Insight into the effect of oxygen species and Mn chemical valence over MnOx on the catalytic oxidation of toluene

Abstract

A series of MnOx were prepared with four different precipitants and employed to catalyze the combustion of toluene with the aim to clarify the role of Mn3+, Mn4+, surface adsorbed oxygen and lattice oxygen. Lower crystallinities and better microstructures were observed on the catalysts prepared by carbonates, due to the lower nucleation rates. The co-existence of Mn3+ and Mn4+ was beneficial to the transfer and transformation of electrons, which promoted the redox performance of catalyst. But various contents of Mn3+ and surface adsorbed oxygen species were found on the catalysts synthesized with different precipitants. By the improving of Mn3+, the binding capacity of the catalyst using (NH4)2CO3 as precipitant (Mn-AC) to oxygen was weakened, thus increasing its oxygen mobility.
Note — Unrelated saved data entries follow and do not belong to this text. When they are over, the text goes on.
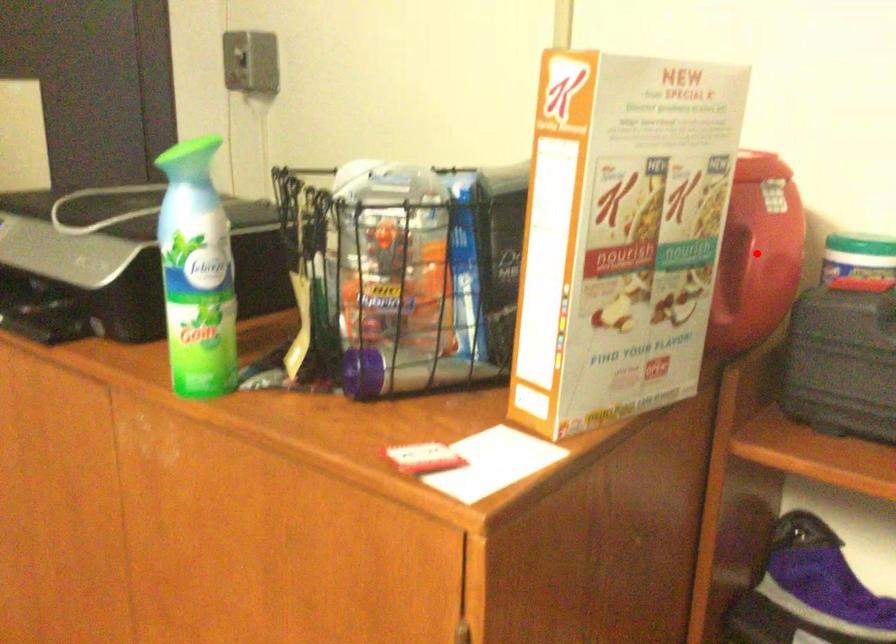
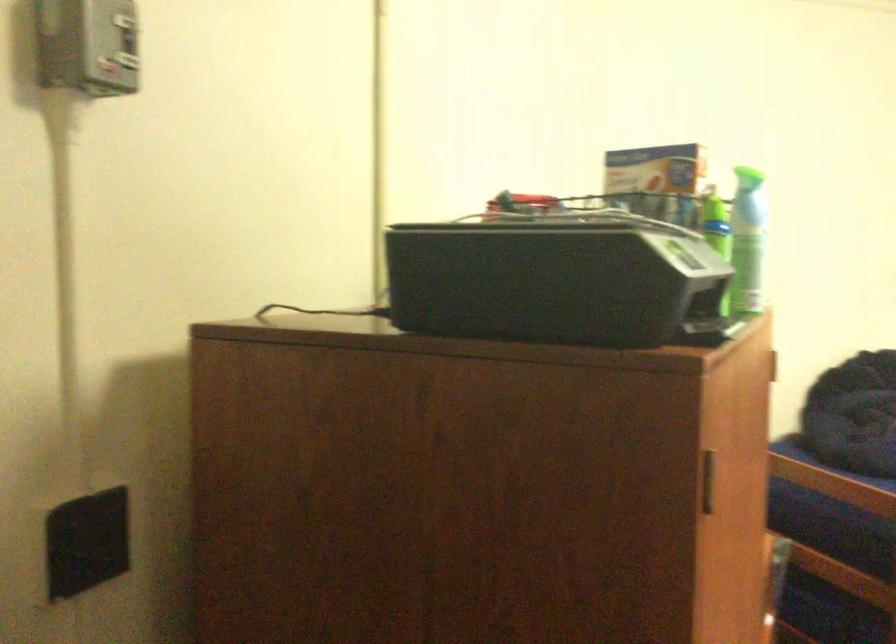
Question: I am providing you with two images of the same scene from different viewpoints. A red point is marked on the first image. Is the red point's position out of view in image 2?

Choices:
 (A) Yes
 (B) No

Answer: (A)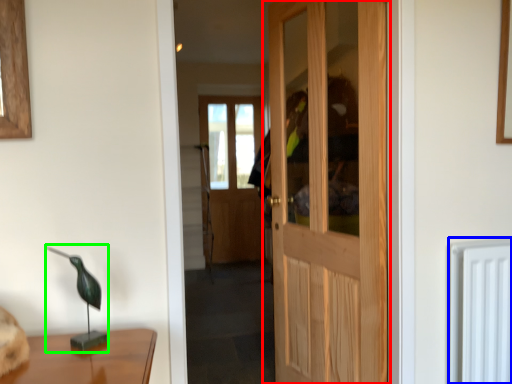
Question: Which object is the closest to the door (highlighted by a red box)? Choose among these: radiator (highlighted by a blue box) or table lamp (highlighted by a green box).

Choices:
 (A) radiator
 (B) table lamp

Answer: (A)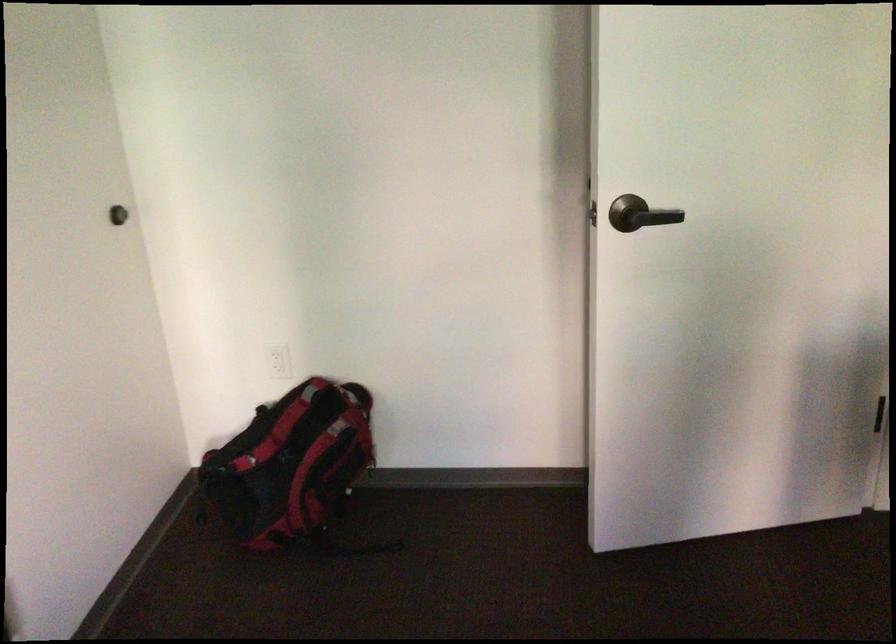
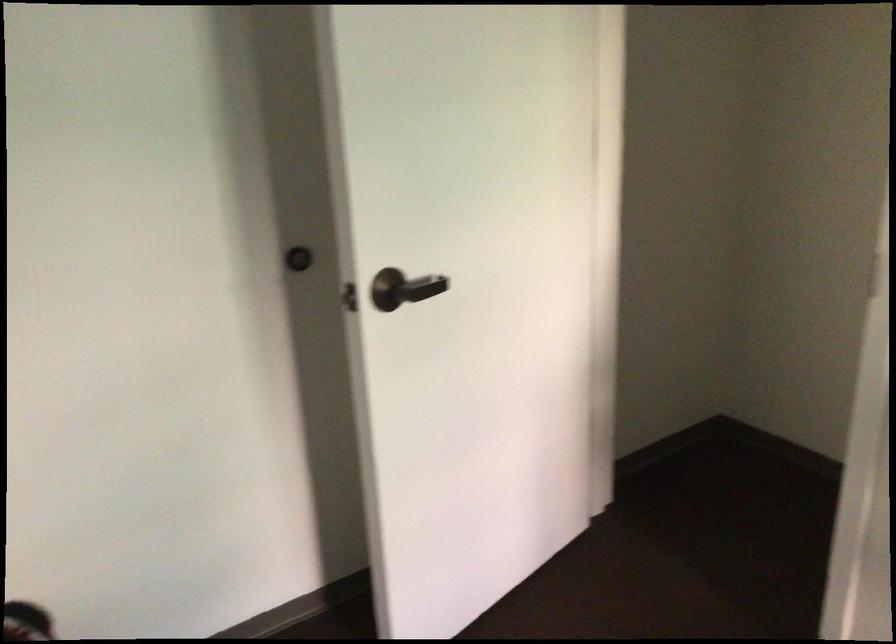
Question: The camera is either moving clockwise (left) or counter-clockwise (right) around the object. The first image is from the beginning of the video and the second image is from the end. Is the camera moving left or right when shooting the video?

Choices:
 (A) Left
 (B) Right

Answer: (A)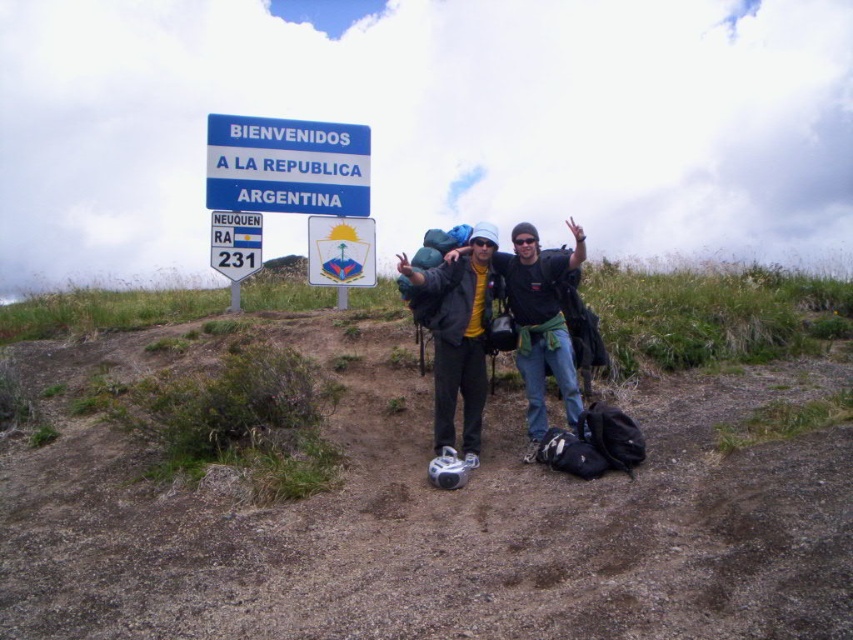
Which is in front, point (521, 307) or point (299, 154)?

Point (521, 307) is in front.

Does matte black jacket at center have a greater height compared to blue plastic sign at upper center?

Yes, matte black jacket at center is taller than blue plastic sign at upper center.

Image resolution: width=853 pixels, height=640 pixels. I want to click on matte black jacket at center, so click(x=490, y=326).

Locate an element on the screen. This screenshot has width=853, height=640. matte black jacket at center is located at coordinates (490, 326).

Is matte plastic sign at upper center closer to camera compared to white plastic sign at upper center?

No, matte plastic sign at upper center is behind white plastic sign at upper center.

In the scene shown: Does matte plastic sign at upper center appear under white plastic sign at upper center?

Correct, matte plastic sign at upper center is located below white plastic sign at upper center.

Does point (337, 227) come behind point (219, 221)?

Yes.

At what (x,y) coordinates should I click in order to perform the action: click on matte plastic sign at upper center. Please return your answer as a coordinate pair (x, y). Looking at the image, I should click on (340, 252).

Does point (471, 332) come farther from viewer compared to point (351, 252)?

No, it is not.

Who is positioned more to the left, matte black jacket at center or matte plastic sign at upper center?

Positioned to the left is matte plastic sign at upper center.

What do you see at coordinates (490, 326) in the screenshot? I see `matte black jacket at center` at bounding box center [490, 326].

Find the location of a particular element. Image resolution: width=853 pixels, height=640 pixels. matte black jacket at center is located at coordinates (490, 326).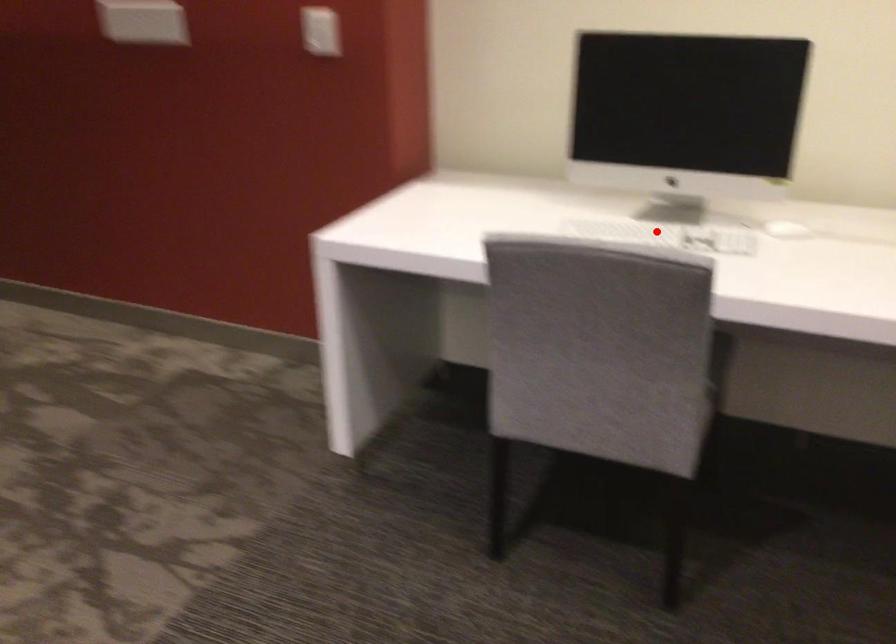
Furthermore, more oxygen vacancies were produced, resulting in the generation of more active oxygen species on the surface of Mn-AC. Abundant adsorbed oxygen of Mn-AC enhanced the oxidation ability of lattice oxygen by the rapid supplement of consumed lattice oxygen species. Therefore, Mn-AC with excellent catalytic activity and durability is promising industrial catalyst for efficient removal of toluene.